Образная многовариантность этого сюжетного мотива не изменяет его смысловой сути, поскольку цель «ловцов» — собрать воедино тело «ангельского праотца человека» (114) Адама Кадмона (в исламской версии — Адама Рухани). «Для хазар, — гласит Желтая книга, — человеческие сны были буквами, они пытались найти в них прачеловека, предвечного Адама Кадмона, который был и мужчиной и женщиной. По вере хазар, каждому человеку отведено по одной букве азбуки, причем каждая из этих букв — это частица тела Адама Кадмона на земле, в человеческих снах они в разных сочетаниях оживают в нем» (167). И извольный список Хазарского словаря — свод рукописей ловцов снов: «Содержит он главным образом многочисленные жизнеописания разных мужчин и женщин и напоминает собранный по кусочкам портрет одного существа — мы называем его Адам Кадмон» (189).
Воплощая, фактически, тайну Бытия, этот образ Адама реализуется как сюжетный мотив, начиная с Зеленой книги. Он входит в романное повествование Павича то в виде содержательных мотивов в ряде словарных статей, например «Ловцы снов», «Хазары», «Атех»; то в характерной для романного жанра форме вставных «текстов в тексте»: «Повесть об Адаме Рухани» из Зеленой книги, «Повесть об Адаме Кадмоне» из Желтой книги и «Сказание об Адаме брате Христовом» из первого приложения, непосредственно относящегося к христианскому источнику — Красной книге.
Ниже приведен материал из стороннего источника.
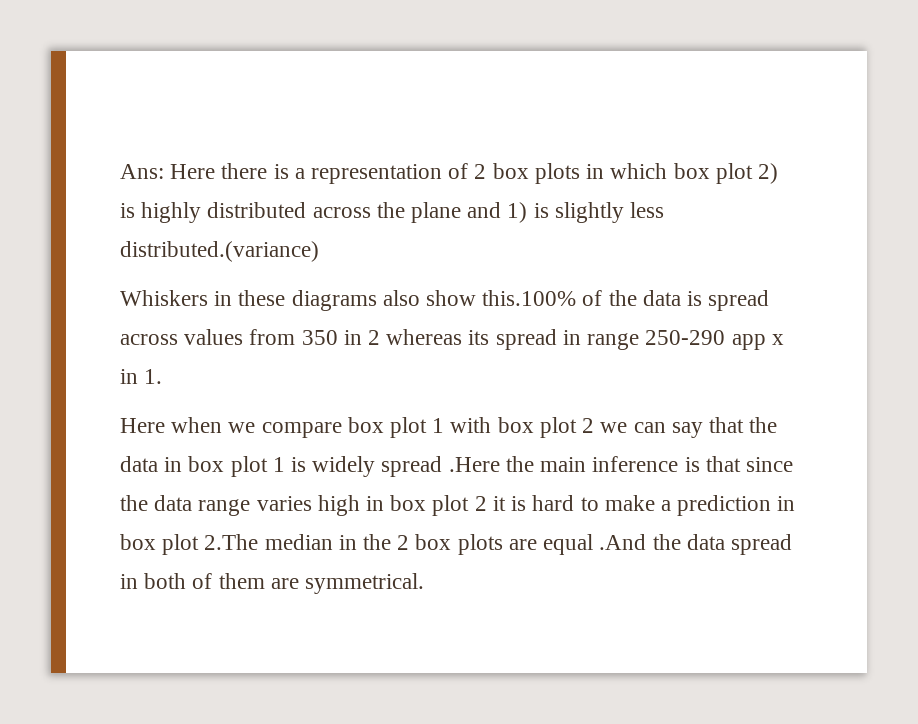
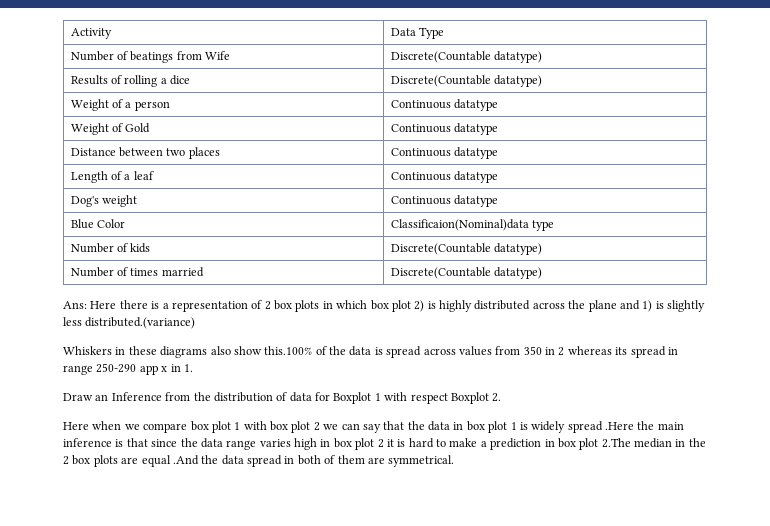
(120, 171) none -> [70,28,112,39] [390,27,445,39] [70,51,231,63] [390,51,543,63] [70,75,191,87] [390,75,543,87] [70,99,170,111] [390,99,499,111] [70,123,151,135] [390,123,499,135] [70,147,220,159] [390,147,499,159] [70,171,154,183] [390,171,499,183] [70,195,138,207] [390,195,499,207] [70,219,126,229] [390,219,555,231] [70,243,151,253] [390,243,543,255] [70,267,204,277] [390,267,543,279] Activity | Data Type // Number of beatings from Wife | Discrete(Countable datatype) // Results of rolling a dice | Discrete(Countable datatype) // Weight of a person | Continuous datatype // Weight of Gold | Continuous datatype // Distance between two places | Continuous datatype // Length of a leaf | Continuous datatype // Dog's weight | Continuous datatype // Blue Color | Classificaion(Nominal)data type // Number of kids | Discrete(Countable datatype) // Number of times married | Discrete(Countable datatype) //
(163, 376) none -> [63,392,502,404] // Draw an Inference from the distribution of data for Boxplot 1 with respect Boxplot 2.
В сюжетной реализации образ Адама наделяется новым философским смыслом, суть которого определяется единством устремления человека к тайне Бытия и через нее обретения им жизненной, земной гармонии. «Ведь каждый человек, — гласит последняя страница Хазарского словаря Аврама Бранковича, — хотя бы на одно мгновение своей жизни превращается в частицу Адама. Если все эти мгновения собрать вместе, получится тело Адама на земле, только не в форме, а во времени. …Поэтому только тогда, когда мы становимся причастны телу Адама, мы и сами становимся провидцами и отчасти хозяевами своего будущего» (228).
Событийно-конкретно сюжетный мотив «ловцов снов» воплощен, можно сказать, в центральном эпизоде книги Павича, представляющем взаимоотношения христианского, еврейского и мусульманского авторов «Хазарского словаря» из XVII столетия: кира Аврама Бранковича, Самюэля Коэна и Юсуфа Масуди. Живущие в снах друг друга и стремящиеся найти один другого наяву, они, встретившись, оказались обреченными на смерть. Бранковича во сне проткнули копьем напавшие на его свиту турки. Служивший в этом турецком отряде переводчиком Коэн, увидев умирающего Бранковича, на встречу с которым уповал, «впал в глубочайший сон, из которого не будет пробуждения» (129). Масуди же, выпросив у пленивших его турок сохранить ему жизнь до утра, через сон Коэна увидел смерть Бранковича, а пробудившийся и еще не пришедший в себя от потрясшего его сна был надвое рассечен турецкой саблей.
Нельзя не согласиться с В.П. Рудневым, что этот эпизод воплощает важную для Павича философию сна, в которой чувствуется «несомненное влияние Борхеса и того философа, который незримо стоял за Борхесом несколько десятков лет, — Джона Уильяма Данна, автора книги «Эксперимент со временем» (1920), создателя серийной концепции времени»[525]. Ведь действительно эта история трех авторов хазарского списка основана на прямо заявленной в произведении Павича мысли, что «любой сон каждого человека воплощается как чья-то чужая явь» (224). Однако существеннее утверждение, что «сон для хазар был не просто день наших ночей, но таинственная звезда в ночи наших дней» (228). Поскольку, полагает Павич, «сны показывают путь»: «На дне каждого сна есть Бог. Но дна не достать»[526]. И этот центральный эпизод — отражение одного из сущностных свойств мировидения Павича. Воплотившееся в сюжетной и образной конкретике этой романной линии Бранковича, Коэна и Масуди, оно имеет всероманный охват — приобщение к тайне тайн Бытия в реальном и сверхреальном измерениях.
Последний сюжетно-ключевой момент романа Павича во временном срезе отнесен к 1982 году, когда на царьградской конференции о хазарах произошла встреча, видимо, последних реставраторов и исследователей Хазарского словаря (правда, после них остается читатель романа Павича): арабского ученого доктора Лбу Муавии и славистки Дороты Шульц. К произошедшему причастно и некое бельгийское семейство Ван дер Спак, сын которых, четырехлетний Мануил с двумя большими пальцами на каждой руке, убивает доктора Муавию; и официантка из отеля Вирджиния Атех, выступившая в качестве свидетеля убийства арабского ученого.